Python Forum

Full Version: BeautifulSoup and pagination.
You're currently viewing a stripped down version of our content. View the full version with proper formatting.
I have a script that download MP3  on the site. I don't know how to pass other page to download other music after downloading of all music on the page.

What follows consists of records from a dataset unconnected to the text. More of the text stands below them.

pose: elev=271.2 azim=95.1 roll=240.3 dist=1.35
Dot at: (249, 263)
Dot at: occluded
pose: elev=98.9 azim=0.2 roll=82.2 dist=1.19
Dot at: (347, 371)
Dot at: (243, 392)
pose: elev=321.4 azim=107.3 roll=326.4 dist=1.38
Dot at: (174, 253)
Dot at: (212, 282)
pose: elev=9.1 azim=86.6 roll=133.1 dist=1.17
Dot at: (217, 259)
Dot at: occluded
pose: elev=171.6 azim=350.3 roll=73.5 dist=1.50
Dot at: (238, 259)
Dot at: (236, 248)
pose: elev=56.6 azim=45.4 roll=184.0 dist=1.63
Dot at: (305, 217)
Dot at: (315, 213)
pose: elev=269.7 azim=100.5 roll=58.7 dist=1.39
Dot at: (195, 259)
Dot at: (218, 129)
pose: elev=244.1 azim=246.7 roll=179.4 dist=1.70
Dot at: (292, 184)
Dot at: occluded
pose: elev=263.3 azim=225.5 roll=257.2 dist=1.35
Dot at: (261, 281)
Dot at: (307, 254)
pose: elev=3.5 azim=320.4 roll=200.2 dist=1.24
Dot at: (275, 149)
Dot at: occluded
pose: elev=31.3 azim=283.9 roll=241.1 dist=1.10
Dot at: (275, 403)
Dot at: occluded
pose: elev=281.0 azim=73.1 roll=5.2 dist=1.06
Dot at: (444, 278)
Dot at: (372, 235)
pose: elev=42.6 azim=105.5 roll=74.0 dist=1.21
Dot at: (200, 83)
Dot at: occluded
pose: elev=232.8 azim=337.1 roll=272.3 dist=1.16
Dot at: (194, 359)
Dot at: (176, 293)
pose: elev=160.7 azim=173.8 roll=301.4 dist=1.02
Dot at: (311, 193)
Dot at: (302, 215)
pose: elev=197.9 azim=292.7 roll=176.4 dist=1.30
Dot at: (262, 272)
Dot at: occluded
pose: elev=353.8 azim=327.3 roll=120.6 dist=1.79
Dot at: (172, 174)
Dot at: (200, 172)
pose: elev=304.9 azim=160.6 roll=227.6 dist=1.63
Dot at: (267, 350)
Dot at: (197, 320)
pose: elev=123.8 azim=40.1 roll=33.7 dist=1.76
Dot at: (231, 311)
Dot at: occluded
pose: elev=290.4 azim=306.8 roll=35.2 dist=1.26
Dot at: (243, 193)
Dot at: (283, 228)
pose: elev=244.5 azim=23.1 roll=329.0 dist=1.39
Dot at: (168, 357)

It seem to me that I should add some nambers to url but I realy cannot figure it out.
Here is my code:
#!/usr/bin/python3.4
#-*- coding: utf-8 -*-

from bs4 import BeautifulSoup
import requests
import os
from datetime import datetime


def main():

    start = datetime.now()    

    url = 'https://muzofond.org/search/e%20mantra'
    html = requests.get(url).text

    soup = BeautifulSoup(html, 'lxml')
    
    os.system('clear')
    print('-----' * 10)

    name = []
    href = []
    for x in soup.find_all('a', 'dl'):
        #print(x.get('download'))
        #print(x.get('download'), x.get('href'))
        name.append(x.get('download'))
        href.append(x.get('href'))

    name.pop(0)
    href.pop(0)
    
    dirname = '/home/mikefromru/music/E-mantra/'

    print('Download...')
    numberSong = len(name)
    i = 0
    while i != len(name):
        e_url = requests.get(href[-1], stream=True)
        f = open(dirname + name[-1], 'wb')
        f.write(e_url.content)
        f.close()
        print(numberSong, '-', name[-1])
        href.pop()
        name.pop()
        numberSong -=1

    end = datetime.now()
    total = end - start
    print('The program was warking for {} min'.format(str(total)))
    print('done')


if __name__ == '__main__':
    main()
Can do it in a loop with string formatting.
import time

for page in range(1,5):
    time.sleep(2)
    url = 'https://muzofond.org/search/e%20mantra/{}'.format(page)
    print(url)
Output:
https://muzofond.org/search/e%20mantra/1 https://muzofond.org/search/e%20mantra/2 https://muzofond.org/search/e%20mantra/3 https://muzofond.org/search/e%20mantra/4
If something block when downloading more than one page,
then it's fine task to train on launching parallel tasks.